Privacy-Centered Blockchain Zcash Faces Spam Attack
The popular privacy-centric proof-of-work blockchain Zcash has been attacked by spammers. This indicates that the network is clogged due to an excessive amount of transactions. Jameson Lopp, the chief technological officer of the cryptocurrency company Casa, noted that attackers are spamming the Zcash blockchain, tripling its size to over 100 Gigabytes. This assault is costing them around $10 per day in transaction costs, he tweeted on Thursday.
On Friday, Zcash Community, the official Twitter account managed by the blockchain project’s community, reposted a message from former Aspenware CEO Josh Swihart stating that sending and receiving Zcash has not changed.
The attackers implemented the exploit by misusing the shielding factor of the blockchain. As the addresses of the sender and recipient are connected to the input and output values, normal blockchain transactions may be traced. However, Zcash conceals input-output values using zk-SNARK cryptographic proofs. These are referred to as protected transactions.
According to The Block, the attackers have added several input-output values that have proved to be very data-intensive. According to statistics from Blockchair, this has led Zcash’s blockchain size to increase from 31 terabytes to over 115 gigabytes.
Somebody’s having fun spamming the zcash blockchain and tripling its size to over 100 GB. Rough estimate is that this attack is costing them ~$10 a day in transaction fees. pic.twitter.com/D8EB1niju3
— Jameson Lopp (@lopp) October 5, 2022
Sean Bowe, an engineer at Electric Coin Company, the company responsible for the creation of Zcash, stated in a tweet on Thursday that spam seems to have just two issues at the moment: it increases the chain size and makes it more difficult for wallets to synchronize.

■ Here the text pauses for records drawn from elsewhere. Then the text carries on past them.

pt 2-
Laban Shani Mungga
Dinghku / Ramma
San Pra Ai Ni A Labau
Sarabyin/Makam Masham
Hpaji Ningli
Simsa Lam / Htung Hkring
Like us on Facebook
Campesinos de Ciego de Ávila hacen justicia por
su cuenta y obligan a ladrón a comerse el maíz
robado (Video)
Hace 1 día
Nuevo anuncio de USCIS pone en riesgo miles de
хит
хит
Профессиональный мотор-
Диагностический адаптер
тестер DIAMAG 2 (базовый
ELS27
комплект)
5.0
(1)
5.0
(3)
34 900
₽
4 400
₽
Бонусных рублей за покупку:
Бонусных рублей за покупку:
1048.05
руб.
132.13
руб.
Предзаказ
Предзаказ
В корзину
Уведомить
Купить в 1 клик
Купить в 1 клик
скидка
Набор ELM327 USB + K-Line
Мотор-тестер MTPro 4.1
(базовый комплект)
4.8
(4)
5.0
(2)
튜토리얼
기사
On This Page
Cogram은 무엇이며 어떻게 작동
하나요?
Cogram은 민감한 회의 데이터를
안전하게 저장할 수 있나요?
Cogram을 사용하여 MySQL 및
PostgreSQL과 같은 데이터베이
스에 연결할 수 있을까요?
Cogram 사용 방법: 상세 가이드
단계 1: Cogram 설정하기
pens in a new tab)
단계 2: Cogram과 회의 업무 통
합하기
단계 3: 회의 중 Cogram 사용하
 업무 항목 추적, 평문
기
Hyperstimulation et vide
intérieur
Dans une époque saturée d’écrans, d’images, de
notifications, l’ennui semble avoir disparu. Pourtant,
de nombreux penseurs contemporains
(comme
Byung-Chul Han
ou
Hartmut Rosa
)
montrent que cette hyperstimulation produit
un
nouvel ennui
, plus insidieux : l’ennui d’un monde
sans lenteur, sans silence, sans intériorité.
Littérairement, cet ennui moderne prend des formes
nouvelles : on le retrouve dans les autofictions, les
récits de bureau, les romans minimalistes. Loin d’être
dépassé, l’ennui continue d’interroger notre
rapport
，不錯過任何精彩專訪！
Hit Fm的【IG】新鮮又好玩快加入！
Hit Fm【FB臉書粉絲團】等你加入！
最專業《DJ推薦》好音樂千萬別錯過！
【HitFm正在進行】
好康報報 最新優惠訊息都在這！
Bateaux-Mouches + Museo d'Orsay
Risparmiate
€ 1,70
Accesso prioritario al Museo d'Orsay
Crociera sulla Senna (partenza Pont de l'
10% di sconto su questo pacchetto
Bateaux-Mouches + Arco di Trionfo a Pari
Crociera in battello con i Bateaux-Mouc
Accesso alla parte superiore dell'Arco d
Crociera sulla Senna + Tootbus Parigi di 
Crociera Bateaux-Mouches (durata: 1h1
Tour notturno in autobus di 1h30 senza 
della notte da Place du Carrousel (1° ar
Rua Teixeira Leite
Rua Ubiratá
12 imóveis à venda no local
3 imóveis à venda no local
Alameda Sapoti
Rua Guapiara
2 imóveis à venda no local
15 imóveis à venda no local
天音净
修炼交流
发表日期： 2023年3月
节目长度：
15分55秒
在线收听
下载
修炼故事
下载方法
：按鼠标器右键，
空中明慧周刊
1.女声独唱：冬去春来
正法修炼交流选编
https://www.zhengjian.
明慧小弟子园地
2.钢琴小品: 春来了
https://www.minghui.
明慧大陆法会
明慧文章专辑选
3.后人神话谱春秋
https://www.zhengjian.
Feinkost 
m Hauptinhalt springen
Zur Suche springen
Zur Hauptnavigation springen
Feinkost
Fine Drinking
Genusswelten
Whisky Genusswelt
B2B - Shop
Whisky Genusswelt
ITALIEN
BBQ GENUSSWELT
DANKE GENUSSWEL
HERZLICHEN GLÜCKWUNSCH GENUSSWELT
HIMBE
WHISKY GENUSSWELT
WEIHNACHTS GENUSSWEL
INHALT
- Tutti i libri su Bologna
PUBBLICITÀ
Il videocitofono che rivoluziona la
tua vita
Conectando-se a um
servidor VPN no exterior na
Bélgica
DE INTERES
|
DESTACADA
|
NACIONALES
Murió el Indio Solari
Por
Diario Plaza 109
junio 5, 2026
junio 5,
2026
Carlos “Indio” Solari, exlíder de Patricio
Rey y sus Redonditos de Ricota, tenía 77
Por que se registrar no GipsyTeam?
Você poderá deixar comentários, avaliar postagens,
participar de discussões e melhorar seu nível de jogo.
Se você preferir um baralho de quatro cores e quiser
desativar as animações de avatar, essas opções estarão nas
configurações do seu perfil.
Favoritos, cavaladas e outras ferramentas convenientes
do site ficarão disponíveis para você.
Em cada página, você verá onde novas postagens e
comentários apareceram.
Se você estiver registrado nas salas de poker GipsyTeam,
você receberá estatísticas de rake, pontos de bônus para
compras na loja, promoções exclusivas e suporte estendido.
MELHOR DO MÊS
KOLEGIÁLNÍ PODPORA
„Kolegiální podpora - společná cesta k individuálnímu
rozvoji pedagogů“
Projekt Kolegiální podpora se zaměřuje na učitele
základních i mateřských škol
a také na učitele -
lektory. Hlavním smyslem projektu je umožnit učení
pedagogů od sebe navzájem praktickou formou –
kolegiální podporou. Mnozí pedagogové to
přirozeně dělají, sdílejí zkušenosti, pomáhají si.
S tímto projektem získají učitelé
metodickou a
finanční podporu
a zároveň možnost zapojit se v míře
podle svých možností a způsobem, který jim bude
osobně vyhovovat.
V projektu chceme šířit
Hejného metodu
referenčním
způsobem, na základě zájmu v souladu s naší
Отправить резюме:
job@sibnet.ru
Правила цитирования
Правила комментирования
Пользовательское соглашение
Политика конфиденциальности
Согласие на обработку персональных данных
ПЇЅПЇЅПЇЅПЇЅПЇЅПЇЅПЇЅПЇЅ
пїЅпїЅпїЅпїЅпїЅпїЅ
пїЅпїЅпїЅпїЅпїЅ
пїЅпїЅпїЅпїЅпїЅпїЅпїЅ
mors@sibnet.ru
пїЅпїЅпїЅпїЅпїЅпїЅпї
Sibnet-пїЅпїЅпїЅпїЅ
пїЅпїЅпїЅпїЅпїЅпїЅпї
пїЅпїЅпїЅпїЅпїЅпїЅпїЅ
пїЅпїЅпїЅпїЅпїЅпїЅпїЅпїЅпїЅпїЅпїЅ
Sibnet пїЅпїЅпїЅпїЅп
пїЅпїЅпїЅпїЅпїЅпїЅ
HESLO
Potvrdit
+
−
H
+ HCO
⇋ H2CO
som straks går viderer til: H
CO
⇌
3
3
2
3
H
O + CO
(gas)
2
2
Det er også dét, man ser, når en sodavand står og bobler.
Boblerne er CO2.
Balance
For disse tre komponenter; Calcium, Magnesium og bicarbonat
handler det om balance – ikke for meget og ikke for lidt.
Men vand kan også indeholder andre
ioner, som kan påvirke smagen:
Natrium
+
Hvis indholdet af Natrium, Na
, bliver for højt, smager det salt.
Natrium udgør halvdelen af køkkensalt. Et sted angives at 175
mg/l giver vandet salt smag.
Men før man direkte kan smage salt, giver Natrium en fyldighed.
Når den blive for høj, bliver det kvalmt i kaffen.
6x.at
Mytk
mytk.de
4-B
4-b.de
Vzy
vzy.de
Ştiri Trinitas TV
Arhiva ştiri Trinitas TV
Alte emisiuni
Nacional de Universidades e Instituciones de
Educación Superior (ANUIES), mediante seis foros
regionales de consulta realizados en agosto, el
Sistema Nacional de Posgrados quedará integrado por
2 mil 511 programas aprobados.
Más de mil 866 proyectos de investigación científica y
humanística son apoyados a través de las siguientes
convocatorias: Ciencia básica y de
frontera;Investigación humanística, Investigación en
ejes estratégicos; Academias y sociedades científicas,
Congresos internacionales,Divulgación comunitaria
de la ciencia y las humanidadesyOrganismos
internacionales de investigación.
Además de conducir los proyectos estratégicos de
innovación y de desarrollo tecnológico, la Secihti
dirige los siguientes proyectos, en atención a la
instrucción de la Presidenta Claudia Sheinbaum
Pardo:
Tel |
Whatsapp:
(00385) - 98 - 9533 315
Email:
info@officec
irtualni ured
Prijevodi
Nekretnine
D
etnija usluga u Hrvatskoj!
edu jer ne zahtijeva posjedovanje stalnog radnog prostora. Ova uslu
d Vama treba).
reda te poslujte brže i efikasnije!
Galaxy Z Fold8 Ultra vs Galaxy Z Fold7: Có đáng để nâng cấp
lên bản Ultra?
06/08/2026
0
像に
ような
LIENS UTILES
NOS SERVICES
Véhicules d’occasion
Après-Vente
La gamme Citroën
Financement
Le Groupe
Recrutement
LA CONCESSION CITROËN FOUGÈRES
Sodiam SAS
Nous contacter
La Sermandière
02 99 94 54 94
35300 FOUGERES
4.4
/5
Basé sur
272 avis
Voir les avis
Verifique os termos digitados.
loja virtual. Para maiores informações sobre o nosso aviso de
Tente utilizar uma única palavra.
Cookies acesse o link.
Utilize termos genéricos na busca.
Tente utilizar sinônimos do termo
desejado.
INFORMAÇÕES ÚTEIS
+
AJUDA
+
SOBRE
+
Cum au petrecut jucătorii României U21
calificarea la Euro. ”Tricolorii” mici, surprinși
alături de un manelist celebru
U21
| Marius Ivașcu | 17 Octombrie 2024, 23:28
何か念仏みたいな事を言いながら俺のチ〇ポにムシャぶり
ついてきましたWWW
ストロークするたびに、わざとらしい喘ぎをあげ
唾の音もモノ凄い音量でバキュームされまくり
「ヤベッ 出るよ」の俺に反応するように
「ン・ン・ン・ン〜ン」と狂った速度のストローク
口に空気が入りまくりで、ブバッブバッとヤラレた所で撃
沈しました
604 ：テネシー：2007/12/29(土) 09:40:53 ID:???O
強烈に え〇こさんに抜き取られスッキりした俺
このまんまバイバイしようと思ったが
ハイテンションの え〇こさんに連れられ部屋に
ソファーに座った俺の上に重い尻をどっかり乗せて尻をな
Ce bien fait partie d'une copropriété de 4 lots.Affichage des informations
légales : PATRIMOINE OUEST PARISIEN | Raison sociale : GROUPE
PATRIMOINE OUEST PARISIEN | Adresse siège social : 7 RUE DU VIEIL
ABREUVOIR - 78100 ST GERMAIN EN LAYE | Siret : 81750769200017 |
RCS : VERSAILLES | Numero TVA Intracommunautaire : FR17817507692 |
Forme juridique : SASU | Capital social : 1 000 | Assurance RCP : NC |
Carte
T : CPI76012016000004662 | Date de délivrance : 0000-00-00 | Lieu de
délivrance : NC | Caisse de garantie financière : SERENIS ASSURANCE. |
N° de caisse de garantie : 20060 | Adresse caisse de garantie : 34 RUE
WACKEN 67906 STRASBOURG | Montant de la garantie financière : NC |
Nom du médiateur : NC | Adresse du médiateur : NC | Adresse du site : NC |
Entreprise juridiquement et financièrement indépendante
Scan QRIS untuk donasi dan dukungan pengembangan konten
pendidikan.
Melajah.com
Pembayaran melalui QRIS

For the record, yes, you can send ZEC just fine. Even better, you can receive it just as easily.
— Josh Swihart 🛡 (@jswihart) October 6, 2022
Although Zcash has not experienced any downtime, this assault is creating a tremendous demand on the blockchain, and the privacy-based chain’s nodes are having trouble synchronizing with the network owing to its quickly expanding size.
“It’s unfortunate to see. Given Zcash’s explicit absence of a fee market, DoS attacks were always possible “Ian Miers, a security researcher who once worked for Zcash, tweeted on Thursday. “Verifying the bigger and slower proofs makes the assault worse.”
At this point, there only seems to be two problems with the spam: it’s bloating the chain size, and it’s making it harder for wallets to sync.
Neither problem is contributed to by Orchard at all. It shouldn’t even be part of the equation even if the spammer was using Orchard!
— Sean Bowe (@ebfull) October 6, 2022
It’s sad to see. There was always a risk of DoS given Zcashs deliberate lack of a fee market, but the risk got worse with halo and was kinda ignored. The proofs are much larger and slower to verify, making the attack worse.
— Ian Miers (@secparam) October 5, 2022
According to Nick Bax, director of research at Convex Labs, the attackers are attempting to benefit from the blockage of the network. He stated that they are attempting to “make it more difficult for individuals to operate nodes.”